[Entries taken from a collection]

____________________

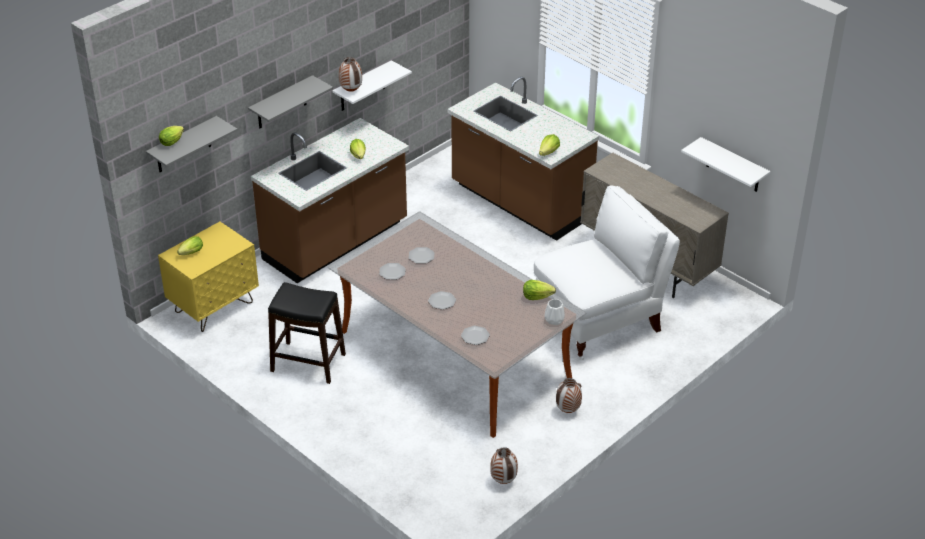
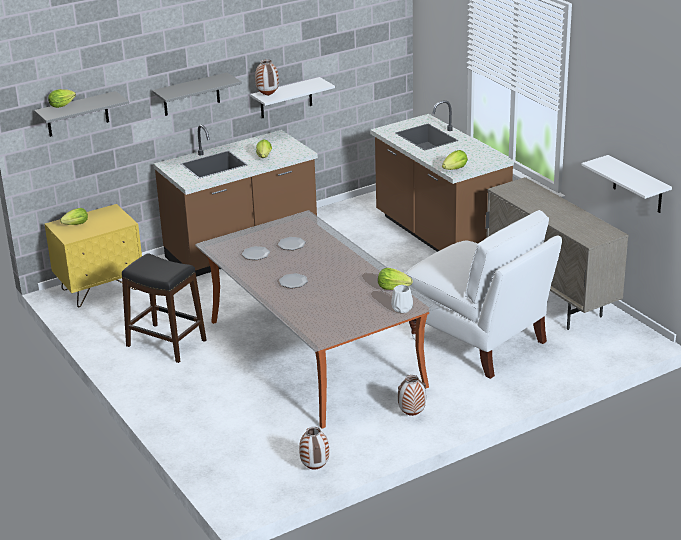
camera: 15 degrees right, 10 degrees down
(475, 336) = (312, 313): plate -> none
(599, 322) = (479, 342): white chair -> white chair turned 60 degrees clockwise

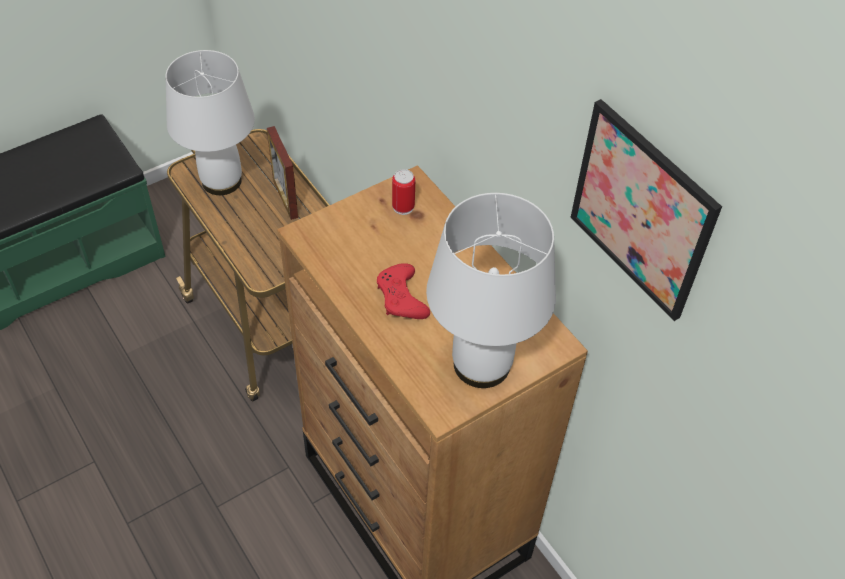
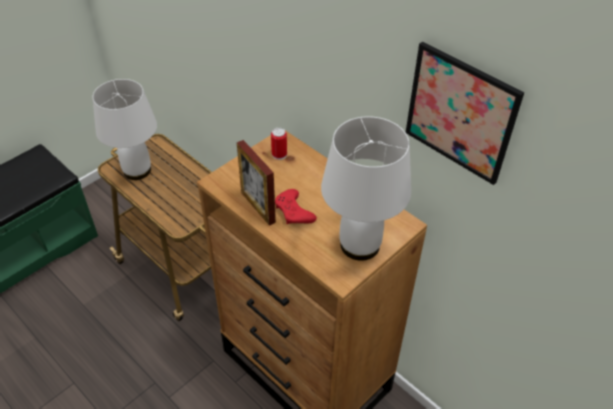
camera: 10 degrees left, 5 degrees down
(285, 199) = (184, 175): picture frame -> picture frame (258, 207)

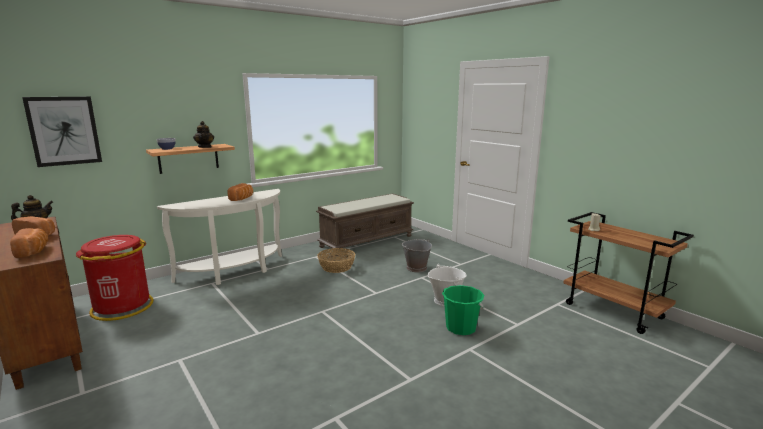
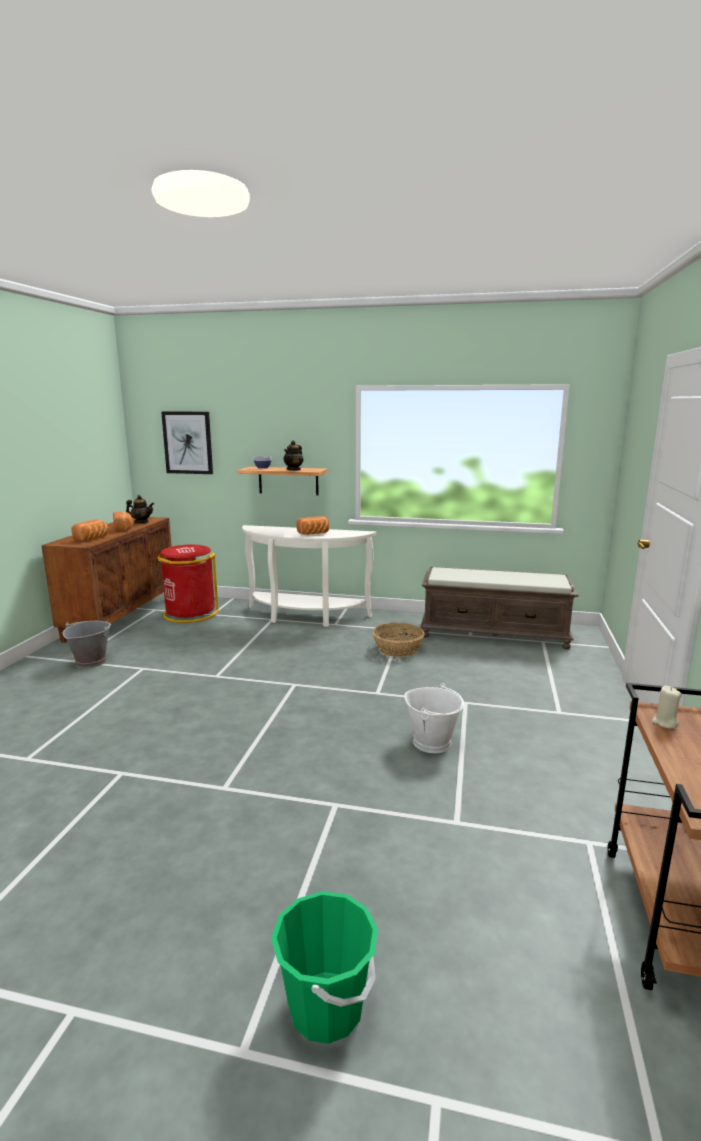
camera: 50 degrees right, 0 degrees up
(416, 268) = (483, 689): grey bucket -> grey bucket (91, 661)
(461, 328) = (378, 779): green bucket -> green bucket (326, 1007)

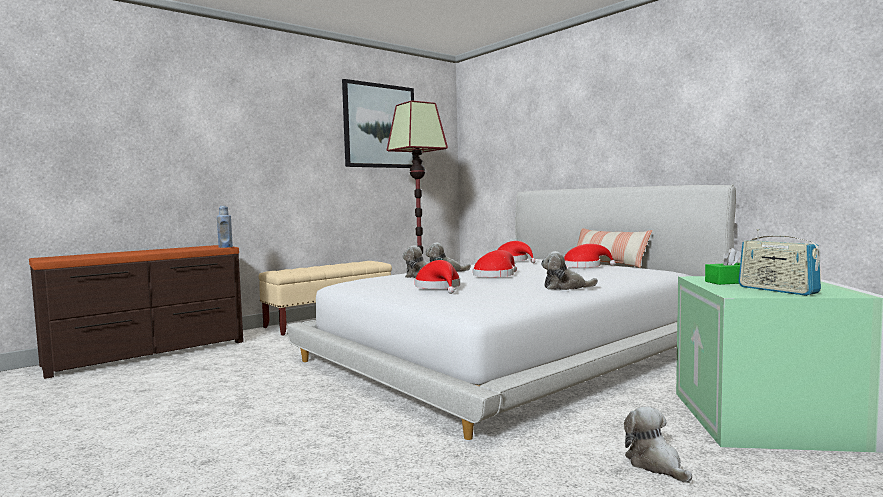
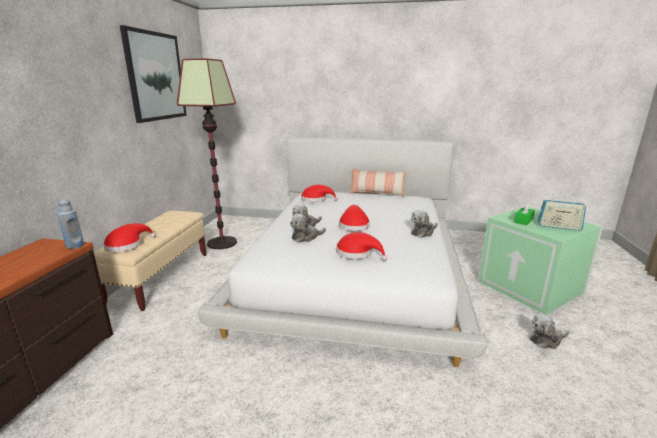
camera: 40 degrees left, 15 degrees up
(584, 266) = (376, 201): red hat -> red hat (127, 245)
(655, 464) = (546, 340): plush toy -> plush toy turned 45 degrees counterclockwise

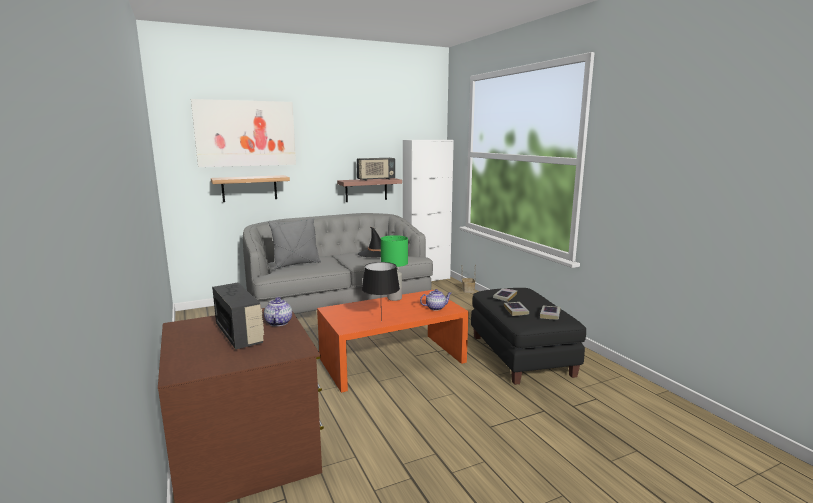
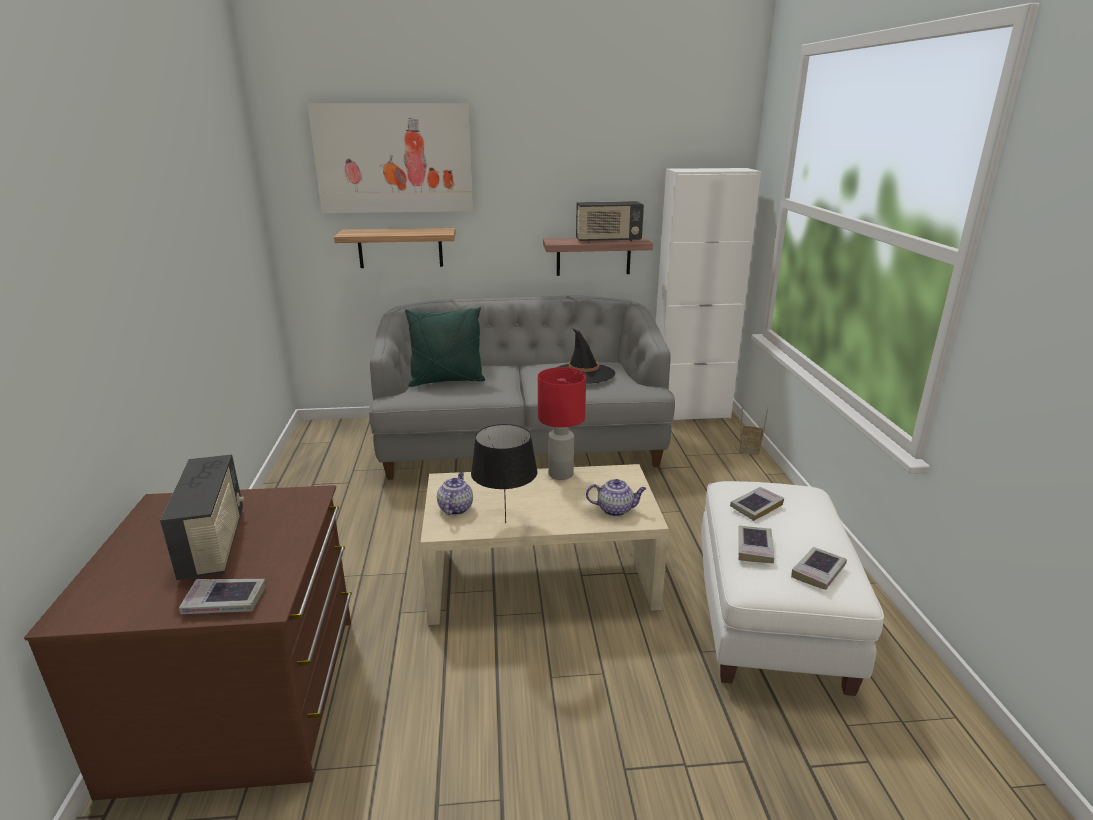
camera: 20 degrees right, 10 degrees up
(275, 353) = (224, 601): none -> book
(278, 322) = (287, 527): teapot -> teapot (455, 508)
(296, 264) = (447, 381): grey pillow -> green pillow
(392, 360) = (540, 576): orange coffee table -> beige coffee table
(394, 298) = (560, 474): green table lamp -> red table lamp
(521, 355) = (770, 617): black ottoman -> white ottoman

____________________

Brief. How many lines in the data contain the string "green"? Respond with the number only.

Exercise answer. 3